More Options, Better Outcomes
Sarcoma treatment at Roswell Park includes conservative limb-sparing surgical techniques combined with radiation therapy and/or chemotherapy, plus regional therapies to achieve the best possible outcomes while avoiding amputation.
When your case is discussed at the multidisciplinary team meeting, the sarcoma team will assess and plan the best treatment strategy for you. For many sarcoma patients, their individualized plan will include one or more of the following therapies:
Our surgeons perform the latest minimally invasive surgical techniques to remove sarcoma tumors while operating near critical nerves and blood vessels, sparing limbs and preserving patients’ function and quality of life. Our surgeons avoid limb amputation whenever possible.

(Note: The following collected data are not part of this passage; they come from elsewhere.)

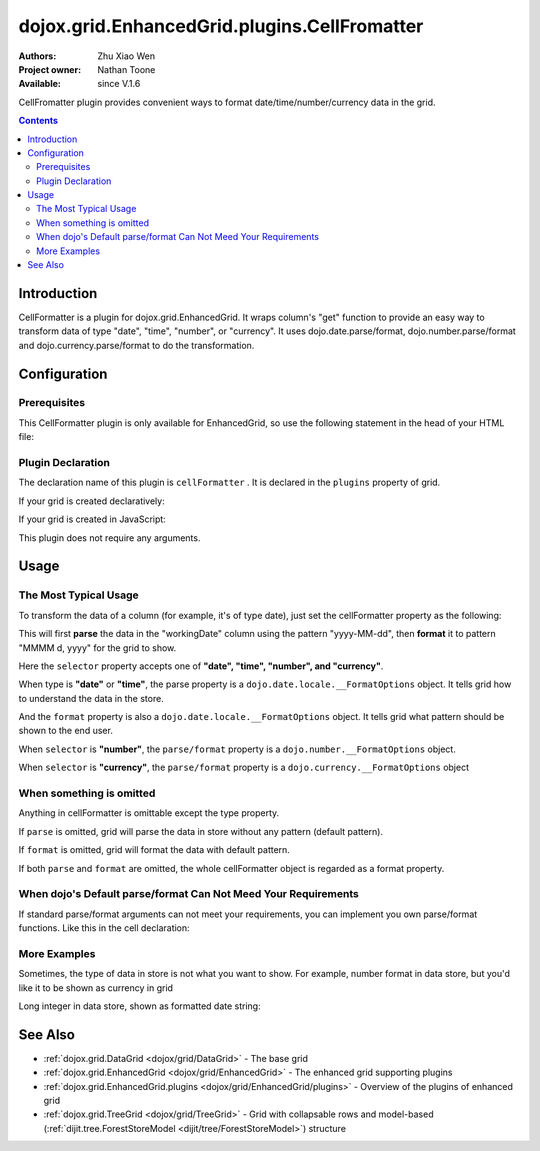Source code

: .. _dojox/grid/EnhancedGrid/plugins/CellFormatter:

dojox.grid.EnhancedGrid.plugins.CellFromatter
=============================================

:Authors: Zhu Xiao Wen
:Project owner: Nathan Toone
:Available: since V.1.6

CellFromatter plugin provides convenient ways to format date/time/number/currency data in the grid.

.. contents::
   :depth: 2

============
Introduction
============

CellFormatter is a plugin for dojox.grid.EnhancedGrid. It wraps column's "get" function to provide an easy way to transform data of type "date", "time", "number", or "currency". It uses dojo.date.parse/format, dojo.number.parse/format and dojo.currency.parse/format to do the transformation.

=============
Configuration
=============

Prerequisites
-------------

This CellFormatter plugin is only available for EnhancedGrid, so use the following statement in the head of your HTML file:

.. code-block :: javascript
  :linenos:

  dojo.require("dojox.grid.EnhancedGrid");
  dojo.require("dojox.grid.enhanced.plugins.CellFormatter");


Plugin Declaration
------------------

The declaration name of this plugin is ``cellFormatter`` . It is declared in the ``plugins`` property of grid.

If your grid is created declaratively:

.. code-block :: html
  :linenos:

  <div id="grid" dojoType="dojox.grid.EnhancedGrid" 
    store="mystore" structure="mystructure" 
    plugins="{
      cellFormatter: true
  }" ></div>

If your grid is created in JavaScript:

.. code-block :: javascript
  :linenos:

  var grid = new dojox.grid.EnhancedGrid({
    id:"grid",
    store:"mystore",
    structure:"mystructure",
    plugins:{
      cellFormatter: true
    }
  });

This plugin does not require any arguments.

=====
Usage
=====

The Most Typical Usage
----------------------

To transform the data of a column (for example, it's of type date), just set the cellFormatter property as the following:

.. code-block :: javascript
  :linenos:

  var layout = [{
    cells: [
      {field: "workingDate", cellFormatter: { 
        selector: "date",
        parse: { datePattern: "yyyy-MM-dd" }    //The pattern in the store
        format: { datePattern: "MMMM d, yyyy" }    //The pattern to be shown in grid
      }}
    ]
  }];

This will first **parse** the data in the "workingDate" column using the pattern "yyyy-MM-dd", then **format** it to pattern "MMMM d, yyyy" for the grid to show.

Here the ``selector`` property accepts one of **"date", "time", "number", and "currency"**.

When type is **"date"** or **"time"**, the parse property is a ``dojo.date.locale.__FormatOptions`` object. It tells grid how to understand the data in the store.

And the ``format`` property is also a ``dojo.date.locale.__FormatOptions`` object. It tells grid what pattern should be shown to the end user.

When ``selector`` is **"number"**, the ``parse/format`` property is a ``dojo.number.__FormatOptions`` object.

When ``selector`` is **"currency"**, the ``parse/format`` property is a ``dojo.currency.__FormatOptions`` object

When something is omitted
-------------------------

Anything in cellFormatter is omittable except the type property.

If ``parse`` is omitted, grid will parse the data in store without any pattern (default pattern).

If ``format`` is omitted, grid will format the data with default pattern.

If both ``parse`` and ``format`` are omitted, the whole cellFormatter object is regarded as a format property.

.. code-block :: javascript
  :linenos:

  var layout = [{
    cells: [
      {field: "some field", cellFormatter: {
        selector: "date",
        timePattern: "yyyy-MM-dd" //Format to this pattern.
      }}
    ]
  }];

When dojo's Default parse/format Can Not Meed Your Requirements
---------------------------------------------------------------

If standard parse/format arguments can not meet your requirements, you can implement you own parse/format functions. Like this in the cell declaration:

.. code-block :: javascript
  :linenos:

  var layout = [{
    cells: [
      {field: "some field", cellFormatter: {
        selector: "date",
        parse: function(datum, args, rowIndex, cell){  
          //args is just the whole cellFormatter object
          return anything;
        }, 
        format: function(returnByParse, args, rowIndex, cell){  
          //args is just the whole cellFormatter object
        return "some string";
        }
      }}
    ]
  }];


More Examples
-------------

Sometimes, the type of data in store is not what you want to show. For example, number format in data store, but you'd like it to be shown as currency in grid

.. code-block :: javascript
  :linenos:

  var layout = [{
    cells: [
      {field: "number-to-currency", cellFormatter: {
        selector: "number",
        parse: { 
          //No need to declare selector, it is already stated in cellFormatter.
          pattern: "###0.000" 
        },
        format: { 
          //Explicitly declare the format type.
          selector: "currency", 
          pattern: "$#,#00.00" 
        }
      }}
    ]
  }];

Long integer in data store, shown as formatted date string:

.. code-block :: javascript
  :linenos:

  var layout = [{
    cells: [
      {field: "long-to-date", cellFormatter: {
        selector: "date",
        parse: function(datum){ 
          //We know datum is an integer here.
          return new Date(parseInt(datum));
        },
        format: {
          datePattern: "MMMM d, yyyy"
        }
      }}
    ]
  }];

========
See Also
========

* :ref:`dojox.grid.DataGrid <dojox/grid/DataGrid>` - The base grid
* :ref:`dojox.grid.EnhancedGrid <dojox/grid/EnhancedGrid>` - The enhanced grid supporting plugins
* :ref:`dojox.grid.EnhancedGrid.plugins <dojox/grid/EnhancedGrid/plugins>` - Overview of the plugins of enhanced grid
* :ref:`dojox.grid.TreeGrid <dojox/grid/TreeGrid>` - Grid with collapsable rows and model-based (:ref:`dijit.tree.ForestStoreModel <dijit/tree/ForestStoreModel>`) structure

Years ago, amputation for sarcoma was a given. But we found that less radical surgery plus radiation could yield the same outcomes in terms of cancer control, and was much better for the patient to keep their limb rather than lose it. - John Kane, III, MD, Chief of Sarcoma/Melanoma Surgical Oncology
RPCI surgeons perform the following techniques for surgical treatment of sarcoma.
- Wide local excision: Surgery to remove the cancer along with some surrounding healthy tissue, leaving the margins (bordering tissue) free from cancer.
- Limb-sparing surgery: Removing the cancer from an arm or leg, while avoiding amputation.
- Lymphadenectomy: Surgery to remove one or more lymph nodes in the tumor area. Nodes are then examined for cancer.
- Amputation: Surgery to remove all or part of a limb.
- Plastic and reconstructive surgery: Surgery to restore or improve the appearance and/or function of body structures.
Also called radiotherapy, this treatment directs high-energy radiation at the cancer cells to kill them or to keep them from growing. Your sarcoma treatment plan may include radiation therapy in combination with surgery and your radiation treatments may be conducted before, during, and/or after surgery.
- Pre-operative radiation: Sarcoma tumors tend to have “roots and fingers” that grow into surrounding tissue. Radiation is often used to target a border or margin of this surrounding tissue before the surgery to remove the tumor. This may help your surgery be less drastic and more successful, with better chance for the surgeon to achieve “clear margins,” or cancer-free areas surrounding where the tumor used to be.
- Intra-Operative Radiation Therapy (IORT): Roswell Park is the only facility in the state outside of New York City with the capabilities to deliver radiation therapy internally during surgery. This approach also helps improve ability to get clear margins. Patients who have had previous external beam radiation may still have Intra-Operative Radiation Therapy.
This approach uses drugs to attack cancer cells, interrupting how they divide and multiply in order to prevent a tumor from growing. This treatment type may be given before and/or after surgery.
- Systemic chemotherapy: Given intravenously (IV) or taken orally, the drugs circulate the body, seeking rapidly-dividing cancer cells to destroy.
- Regional chemotherapy: These newer techniques involve surgery to remove as much tumor as possible (called cytoreduction) and then the anti-cancer drugs are placed directly into the cerebrospinal fluid, affected organ, limb or abdominal cavity. This allows oncologists to administer a higher dose of chemotherapy directly to the tumor, killing cancer cells more effectively while limiting the drugs’ effect on the rest of the body.
Roswell Park is the only care center in Western New York that performs these regional chemotherapy treatments:
- Isolated Limb Perfusion (also called Isolated Arterial Perfusion): Chemotherapy drugs are placed directly into the blood vessels that supply the limb where the sarcoma tumor is located. Blood flow to and from the limb is temporarily halted to keep the treatment at the tumor site.
- Cytoreductive Surgery /Hyperthermic Intraperitoneal Chemoperfusion (CS/HIPEC): This approach may be used to treat cancer that has spread in the abdomen. After surgery to remove all visible tumors, the oncologist bathes the abdominal cavity with heated chemotherapy drugs. Because the drugs are restricted to the abdomen, with little absorbed into the bloodstream, higher doses may be used to kill cancer cells. RPCI also uses this treatment approach for some cases of mesothelioma and recurrent ovarian cancer.
The need for new and better sarcoma treatment remains urgent. Through RPCI’s robust research program, the sarcoma team can offer patients access to treatments they would not have through other cancer care providers. Some of our current work includes:
- The development of new drugs for sarcoma.
- Finding new ways to use existing cancer drugs or therapies.
- The discovery of new targets or pathways to attack the cancer.
RPCI Clinical Research Center: This center is one of the first in the nation that focuses specifically on the development of new cancer treatments. Housed in the RPCI hospital, the center can offer patients more treatment options and provide the highest level of patient safety.